Write out the lines below as a numbered list, omitting the blank lines. Leave the pictures out of your answer.

● ● ● ● ● ● ●

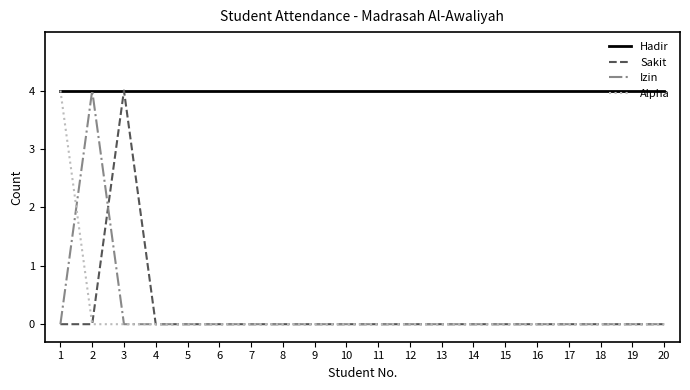

The value of Hadir at 19 is 4. True or false?

True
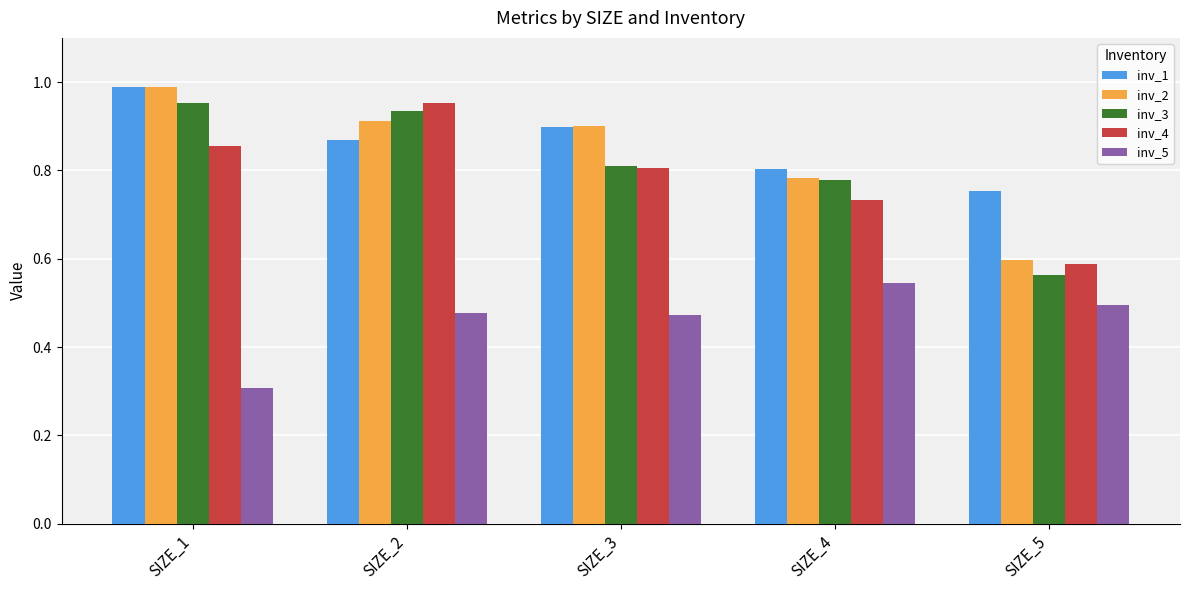

What are all the series names shown in the legend?

inv_1, inv_2, inv_3, inv_4, inv_5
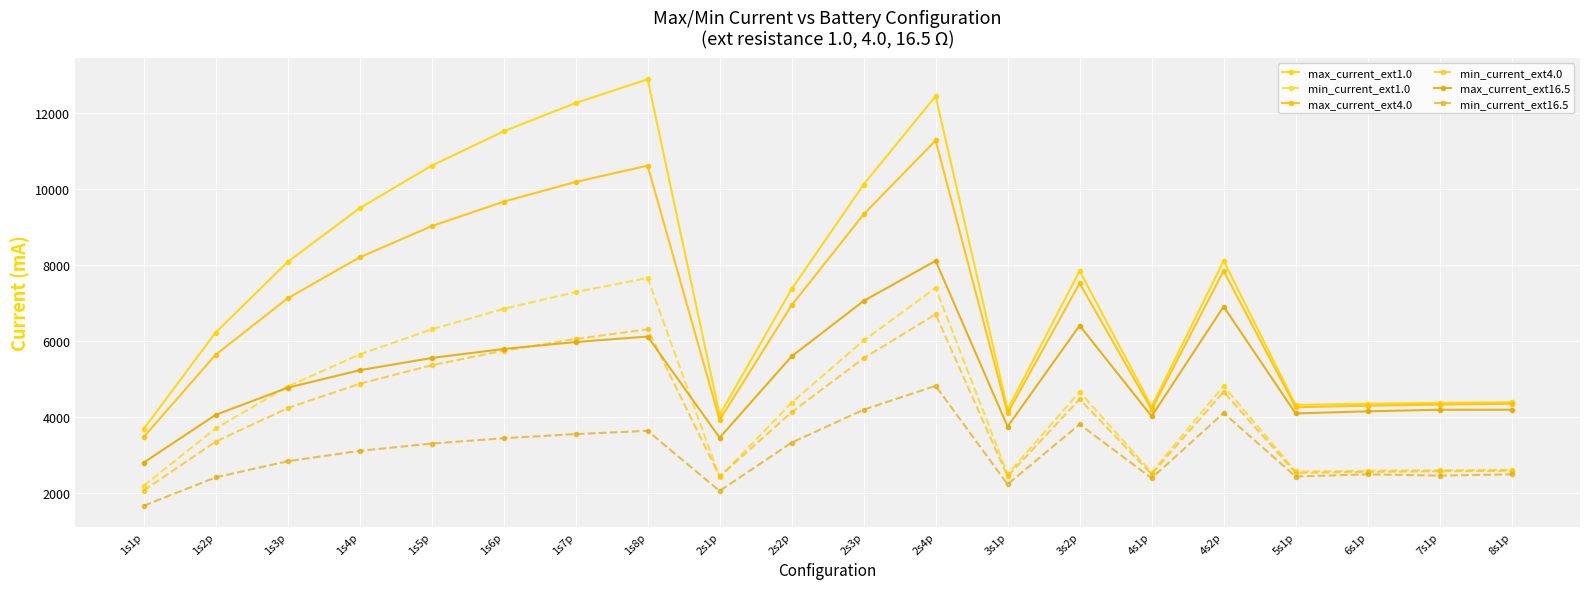

What position from the left is 1s1p?

1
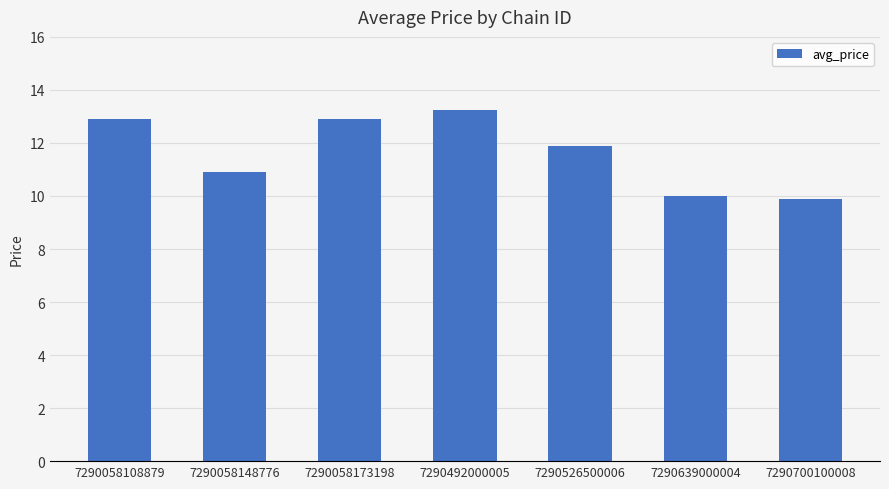

What is the change in value from 7290058148776 to 7290526500006?

+1.0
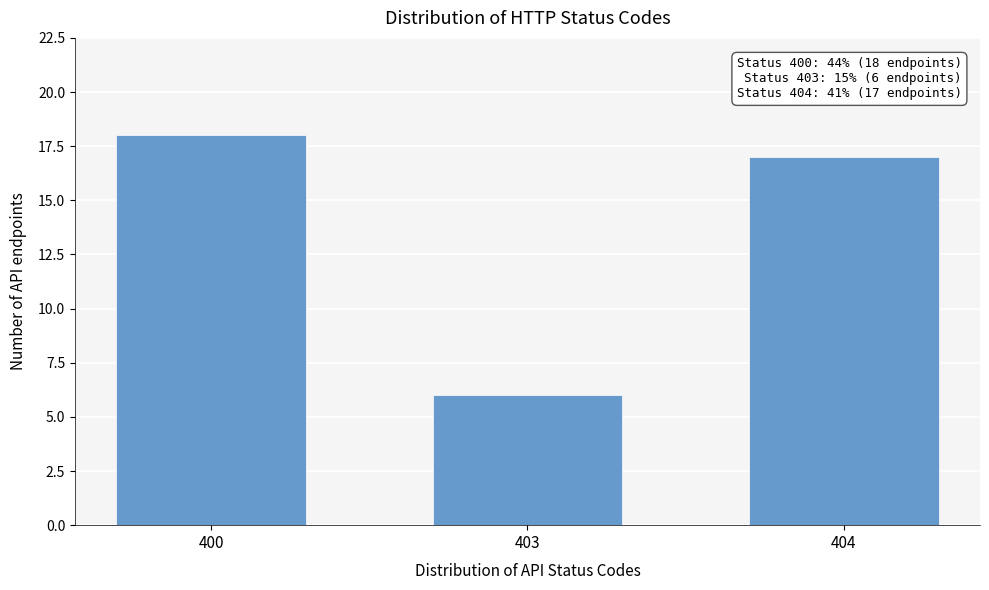

Reading left to right, list all the values displayed in this chart.

400=18	403=6	404=17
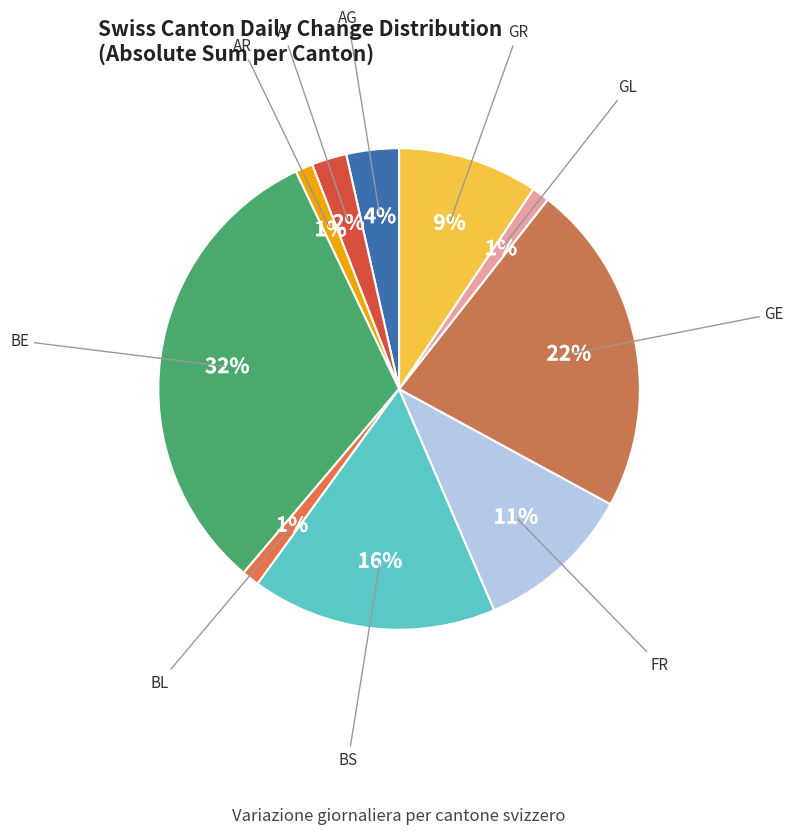

How many segments does this pie chart have?

10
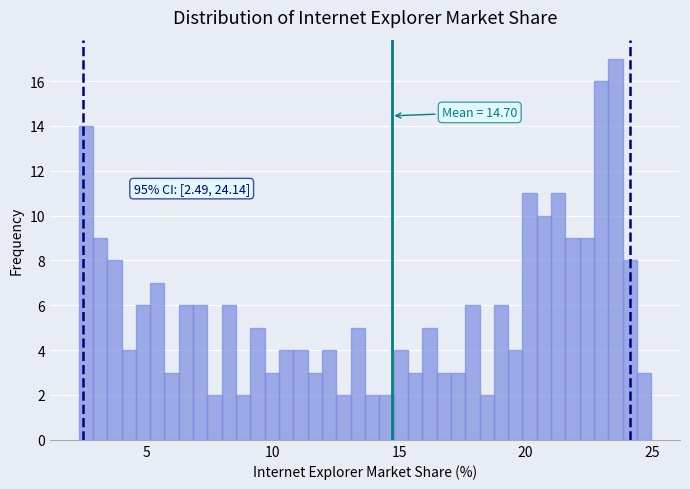

Read against the x-axis, roughly where is the centre of the tallest bar?

23.5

● ● ● ● ● ● ●

Answer for this exercise –
1. The value of Hadir at 19 is 4. True or false?
2. True
3. What are all the series names shown in the legend?
4. inv_1, inv_2, inv_3, inv_4, inv_5
5. What position from the left is 1s1p?
6. 1
7. What is the change in value from 7290058148776 to 7290526500006?
8. +1.0
9. Reading left to right, list all the values displayed in this chart.
10. 400=18	403=6	404=17
11. How many segments does this pie chart have?
12. 10
13. Read against the x-axis, roughly where is the centre of the tallest bar?
14. 23.5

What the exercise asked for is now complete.